Kernel selection in SVM for high-dimensional & sparse binary data
One of the biggest challenges of using support vector machine (SVM) for non-linear classification problems is
how to select an appropriate kernel class. The goal of the project is to compare the generalization bound
for the SVM classifier using different kernel class in case where all features are binary. A generalization
bound measures a hypothesis class's predictive performance in PAC learning - that is, with high probability,
we select function that will have low generalization error.
Experiment
Mushroom data: response variable is binary (edible or poisonous), features
are all categorical and are encoded to binary variables using one-hot encoding (in total 112 features)
using a train-test split of 70%/30%.
- Optimal hypothesis is obtained using the Empirical Risk Minimization (ERM) principle with the
hinge loss function
- Hyper-parameters (which measures the spread of the kernel) is tuned using
grid search
- Polynomial > Sigmoid > Gaussian (based on generalization error
which represents the estimated population risk of the classifier).
Theoretical analysis
Use statistical learning theory tools to get some insights.
- Surrogate loss and consistency - if we can minimize the hinge loss (surrogate for the 0-1 loss),
then we can also
minimize the 0-1 loss
- Rademacher complexity - derive an upper bound of Rademacher complexity for each kernel class
- Generalization bound based on the Rademacher complexity
Summary of analysis results
In practice it is very difficult to test performance of many kernel classes in fine grid search when data size
is large. Using the results above, one can first identify a very rough hyper-parameter space, then choose an
appropriate kernel class. This will save much time compared to first obtain the optimal hypothesis from
each kernel class and then select the best kernel.

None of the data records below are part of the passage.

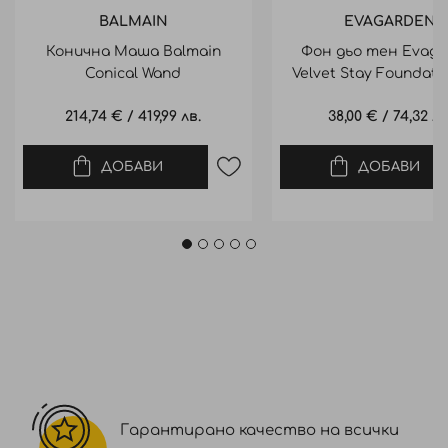
BALMAIN
EVAGARDEN
Конична Маша Balmain
Фон дьо тен Evaga
Conical Wand
Velvet Stay Foundati
Light Medium
214,74 €
/
419,99 лв.
38,00 €
/
74,32 лв
ДОБАВИ
ДОБАВИ
Гарантирано качество на всички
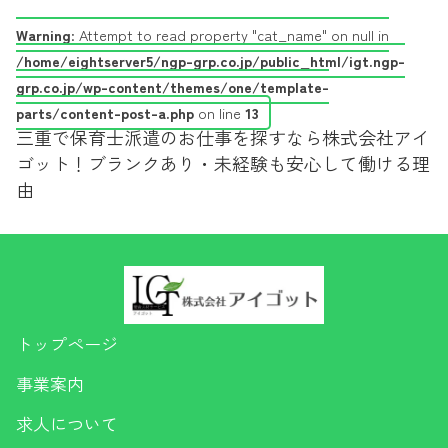
Warning
: Attempt to read property "cat_name" on null in
/home/eightserver5/ngp-grp.co.jp/public_html/igt.ngp-
grp.co.jp/wp-content/themes/one/template-
parts/content-post-a.php
on line
13
三重で保育士派遣のお仕事を探すなら株式会社アイ
ゴット！ブランクあり・未経験も安心して働ける理
由
トップページ
事業案内
求人について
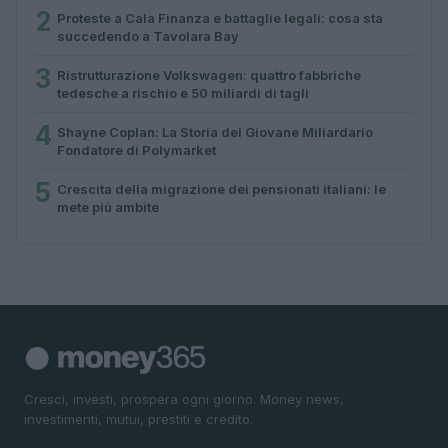
2
Proteste a Cala Finanza e battaglie legali: cosa sta
succedendo a Tavolara Bay
3
Ristrutturazione Volkswagen: quattro fabbriche
tedesche a rischio e 50 miliardi di tagli
4
Shayne Coplan: La Storia del Giovane Miliardario
Fondatore di Polymarket
5
Crescita della migrazione dei pensionati italiani: le
mete più ambite
Cresci, investi, prospera ogni giorno. Money news,
investimenti, mutui, prestiti e credito.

- Gaussian kernels tend to give higher generalization errors than the polynomial and sigmoid kernels
when optimal is chosen.
- When the feature dimension is small relative to the hyper-parameter value (d*gamma is small (<< 1)),
using a polynomial kernel will tend to give lower generalization errors.
- When the feature dimension is large relative to the hyper-parameter value (d*gamma is large (> 1)), using
a sigmoid kernel will tend to give lower generalization errors.
Last updated on Nov 1, 2019